Uma equipa de Oxford descobre que o verdadeiro consumo de energia dos relógios quânticos é simplesmente a sua leitura
Um novo estudo mostra que a leitura de um relógio quântico pode consumir mil milhões de vezes mais energia do que o seu funcionamento.

Na física, a contagem do tempo é a base de tudo, desde o GPS às experiências com partículas, e os relógios quânticos são supostamente o futuro ultra-preciso dessa história.
No entanto, uma nova investigação levada a cabo por cientistas da Universidade de Oxford sugere que, em escalas muito pequenas, a fatura energética elevada não resulta da utilização do relógio, mas da sua medição. Além disso, a equipa argumenta que isto muda a forma como pensamos sobre a termodinâmica do tempo.
Custo oculto num relógio quântico
Como parte do estudo, os investigadores construíram um pequeno relógio quântico baseado em eletrões individuais que saltam entre duas regiões à escala nanométrica, uma configuração conhecida como ponto quântico duplo. Cada salto funciona como um relógio, permitindo-lhes medir o tempo através de eventos quânticos individuais, em vez de pêndulos oscilantes ou átomos vibrantes.
Mas o mais importante é que não só observaram o funcionamento do dispositivo, como também registaram a quantidade de entropia (energia perdida sob a forma de calor) produzida pelo mecanismo do relógio e pela eletrónica utilizada para o ler. Encontraram um enorme desequilíbrio: o hardware de medição, que converte os delicados sinais quânticos em dados clássicos, consumiu até mil milhões de vezes mais energia do que o próprio relógio.
A principal autora do estudo, a Professora Natalia Ares, resumiu a situação quando disse: "Esperava-se que os relógios quânticos que funcionam às escalas mais pequenas reduzissem o custo energético da cronometragem, mas a nossa nova experiência revela uma reviravolta surpreendente. "Em vez disso, nos relógios quânticos, os tiques quânticos ultrapassam de longe os do próprio mecanismo do relógio".
Porque é que medir o tempo é tão caro?
A equipa utilizou dois esquemas de deteção diferentes: um que captava pequenas correntes eléctricas e outro que utilizava ondas de rádio para converter cada salto de electrões num sinal clássico utilizável. Em ambos os casos, os componentes electrónicos adicionais que amplificam e registam os tiques ultrapassaram largamente o modesto custo termodinâmico do dispositivo quântico responsável pela sua produção.

O coautor do estudo, Vivek Wadhia, acrescentou: "Os nossos resultados sugerem que a entropia produzida pela amplificação e medição dos tiques do relógio, que tem sido frequentemente ignorada na literatura, é o custo termodinâmico mais importante e fundamental da cronometragem à escala quântica".
Acrescentou que o próximo passo é encontrar formas de tornar estes sistemas à escala nanométrica muito mais eficientes, para que possam calcular e manter o tempo de forma mais semelhante aos sistemas biológicos ou naturais.

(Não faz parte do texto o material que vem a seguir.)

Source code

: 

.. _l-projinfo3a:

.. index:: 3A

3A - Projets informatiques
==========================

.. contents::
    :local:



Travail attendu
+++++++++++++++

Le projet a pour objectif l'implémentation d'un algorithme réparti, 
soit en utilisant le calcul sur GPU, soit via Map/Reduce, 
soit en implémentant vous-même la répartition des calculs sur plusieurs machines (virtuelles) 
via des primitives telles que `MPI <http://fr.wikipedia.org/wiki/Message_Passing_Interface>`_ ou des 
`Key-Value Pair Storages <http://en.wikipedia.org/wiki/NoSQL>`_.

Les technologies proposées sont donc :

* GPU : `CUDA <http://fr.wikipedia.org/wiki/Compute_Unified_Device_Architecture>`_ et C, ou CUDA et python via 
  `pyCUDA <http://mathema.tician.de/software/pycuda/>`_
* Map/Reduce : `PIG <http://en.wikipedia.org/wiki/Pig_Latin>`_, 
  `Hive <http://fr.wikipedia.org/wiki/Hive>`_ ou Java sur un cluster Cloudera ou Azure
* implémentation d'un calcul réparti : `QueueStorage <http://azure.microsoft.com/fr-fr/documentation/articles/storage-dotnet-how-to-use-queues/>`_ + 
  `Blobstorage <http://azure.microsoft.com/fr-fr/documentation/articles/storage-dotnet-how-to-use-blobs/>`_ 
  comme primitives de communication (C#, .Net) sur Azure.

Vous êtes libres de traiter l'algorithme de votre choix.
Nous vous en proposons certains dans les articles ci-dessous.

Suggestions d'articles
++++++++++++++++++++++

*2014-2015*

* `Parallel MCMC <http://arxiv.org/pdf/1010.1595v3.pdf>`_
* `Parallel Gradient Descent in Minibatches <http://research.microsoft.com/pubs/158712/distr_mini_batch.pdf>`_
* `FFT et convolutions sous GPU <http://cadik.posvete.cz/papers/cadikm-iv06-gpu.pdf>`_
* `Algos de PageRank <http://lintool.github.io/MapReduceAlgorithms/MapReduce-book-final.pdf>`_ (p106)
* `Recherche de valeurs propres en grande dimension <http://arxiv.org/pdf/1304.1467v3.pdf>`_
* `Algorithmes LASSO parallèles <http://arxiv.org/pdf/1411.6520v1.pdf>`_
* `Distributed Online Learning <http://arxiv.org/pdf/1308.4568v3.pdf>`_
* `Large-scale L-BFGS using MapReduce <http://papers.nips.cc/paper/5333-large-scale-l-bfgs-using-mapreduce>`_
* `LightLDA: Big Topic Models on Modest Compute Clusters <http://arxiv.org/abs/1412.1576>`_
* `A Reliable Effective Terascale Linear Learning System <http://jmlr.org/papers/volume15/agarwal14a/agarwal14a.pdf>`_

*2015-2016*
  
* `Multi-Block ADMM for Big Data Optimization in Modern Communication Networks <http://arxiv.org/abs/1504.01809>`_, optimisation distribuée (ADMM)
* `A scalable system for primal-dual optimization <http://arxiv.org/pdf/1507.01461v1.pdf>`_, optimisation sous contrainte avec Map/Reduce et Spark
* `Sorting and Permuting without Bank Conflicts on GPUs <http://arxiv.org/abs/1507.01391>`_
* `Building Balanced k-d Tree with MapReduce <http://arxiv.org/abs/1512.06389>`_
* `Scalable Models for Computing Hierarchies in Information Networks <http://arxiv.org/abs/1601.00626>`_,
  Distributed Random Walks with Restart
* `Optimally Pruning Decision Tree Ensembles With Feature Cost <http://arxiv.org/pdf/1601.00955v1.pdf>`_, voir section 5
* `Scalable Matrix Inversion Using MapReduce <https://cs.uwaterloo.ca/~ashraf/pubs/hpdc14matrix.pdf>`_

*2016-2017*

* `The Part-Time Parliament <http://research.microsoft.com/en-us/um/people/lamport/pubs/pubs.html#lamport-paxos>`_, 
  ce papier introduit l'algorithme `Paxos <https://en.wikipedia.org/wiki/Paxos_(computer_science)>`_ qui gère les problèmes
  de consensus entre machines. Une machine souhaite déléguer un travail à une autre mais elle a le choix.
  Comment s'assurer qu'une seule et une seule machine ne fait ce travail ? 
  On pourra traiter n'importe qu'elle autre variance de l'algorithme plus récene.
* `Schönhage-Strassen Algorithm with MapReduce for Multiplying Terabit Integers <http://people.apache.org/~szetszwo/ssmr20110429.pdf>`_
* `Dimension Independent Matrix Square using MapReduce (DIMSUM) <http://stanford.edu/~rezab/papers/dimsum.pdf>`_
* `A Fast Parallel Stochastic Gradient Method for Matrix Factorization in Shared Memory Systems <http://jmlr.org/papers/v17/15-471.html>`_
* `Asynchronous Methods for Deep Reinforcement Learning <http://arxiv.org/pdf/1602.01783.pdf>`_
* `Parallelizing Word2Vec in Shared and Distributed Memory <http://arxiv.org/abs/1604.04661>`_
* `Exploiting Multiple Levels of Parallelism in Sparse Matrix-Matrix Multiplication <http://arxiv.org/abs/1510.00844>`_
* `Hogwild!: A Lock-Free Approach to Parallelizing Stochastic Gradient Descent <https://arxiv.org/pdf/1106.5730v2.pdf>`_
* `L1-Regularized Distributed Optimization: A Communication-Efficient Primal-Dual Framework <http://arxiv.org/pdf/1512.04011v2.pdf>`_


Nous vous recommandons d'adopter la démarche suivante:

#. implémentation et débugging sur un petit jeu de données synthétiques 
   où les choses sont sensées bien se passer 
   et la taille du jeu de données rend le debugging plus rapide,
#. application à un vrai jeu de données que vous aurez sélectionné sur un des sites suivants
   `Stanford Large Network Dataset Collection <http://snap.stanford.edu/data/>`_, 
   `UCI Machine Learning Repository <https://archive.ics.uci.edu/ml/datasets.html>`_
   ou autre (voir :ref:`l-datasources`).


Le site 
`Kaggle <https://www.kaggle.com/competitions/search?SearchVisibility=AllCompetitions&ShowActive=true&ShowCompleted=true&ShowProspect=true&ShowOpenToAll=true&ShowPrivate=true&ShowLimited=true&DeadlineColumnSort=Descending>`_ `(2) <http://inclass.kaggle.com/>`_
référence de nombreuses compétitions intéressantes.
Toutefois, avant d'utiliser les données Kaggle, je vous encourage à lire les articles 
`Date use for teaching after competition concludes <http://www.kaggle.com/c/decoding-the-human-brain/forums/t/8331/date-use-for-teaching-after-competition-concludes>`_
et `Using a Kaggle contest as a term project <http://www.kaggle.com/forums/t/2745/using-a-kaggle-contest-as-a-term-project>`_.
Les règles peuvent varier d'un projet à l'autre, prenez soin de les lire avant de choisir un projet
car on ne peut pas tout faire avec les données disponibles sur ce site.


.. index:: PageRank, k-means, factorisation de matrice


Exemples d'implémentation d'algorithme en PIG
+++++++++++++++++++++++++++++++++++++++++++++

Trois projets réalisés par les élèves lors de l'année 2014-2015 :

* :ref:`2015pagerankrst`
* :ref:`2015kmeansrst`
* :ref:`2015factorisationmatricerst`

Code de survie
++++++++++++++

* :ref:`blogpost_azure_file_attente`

A seta do tempo e a tecnologia quântica do futuro
Para além da engenharia, o trabalho aprofunda as questões sobre a razão pela qual o tempo parece fluir apenas numa direção. A irreversibilidade (processos que não podem ser rebobinados) está ligada à entropia, e o estudo sugere que é o ato de observação que torna a contagem do tempo quântico verdadeiramente unidirecional.

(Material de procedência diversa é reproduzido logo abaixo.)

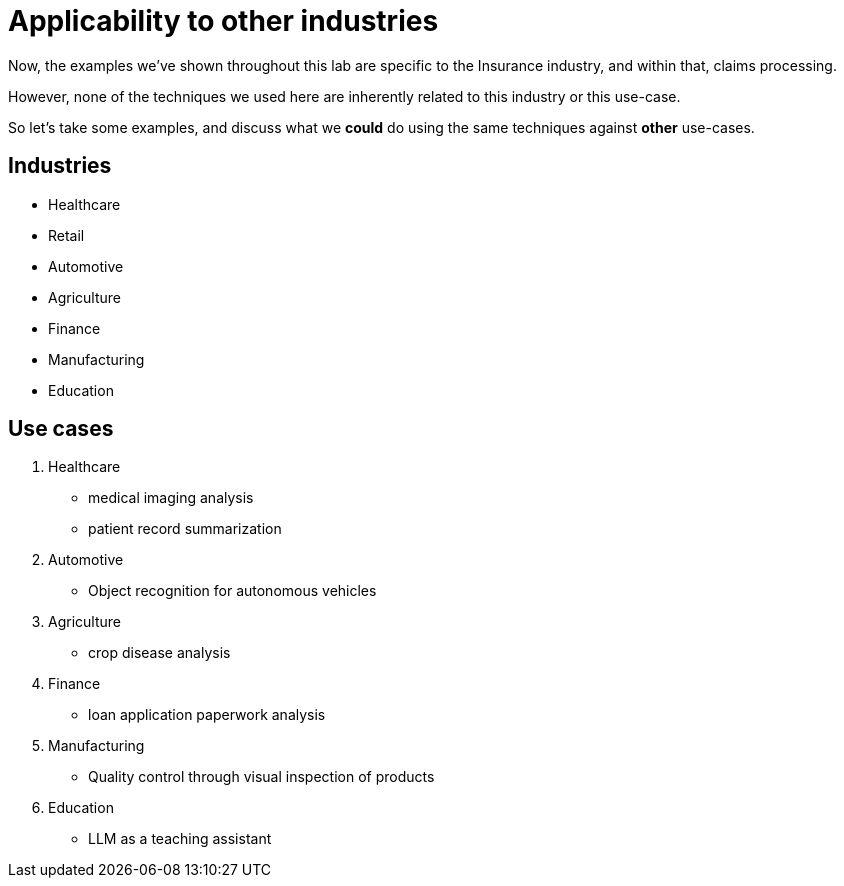 = Applicability to other industries

Now, the examples we've shown throughout this lab are specific to the Insurance industry, and within that, claims processing.

However, none of the techniques we used here are inherently related to this industry or this use-case.

So let's take some examples, and discuss what we **could** do using the same techniques against **other** use-cases.

== Industries

* Healthcare
* Retail
* Automotive
* Agriculture
* Finance
* Manufacturing
* Education

== Use cases

1. Healthcare
   - medical imaging analysis
   - patient record summarization

2. Automotive
   - Object recognition for autonomous vehicles

3. Agriculture
   - crop disease analysis

4. Finance
   - loan application paperwork analysis

5. Manufacturing
   - Quality control through visual inspection of products

6. Education
    - LLM as a teaching assistant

Florian Meier, coautor da investigação, afirmou: “Ao demonstrar que é o ato de medir, e não apenas o tiquetaque em si, que dá ao tempo a sua direção, estas novas descobertas estabelecem uma ligação poderosa entre a física da energia e a ciência da informação”.
Referência da notícia
Costos entrópicos de extracción de tics clásicos de un reloj cuántico, publicada en Physical Review Letters, noviembre de 2025.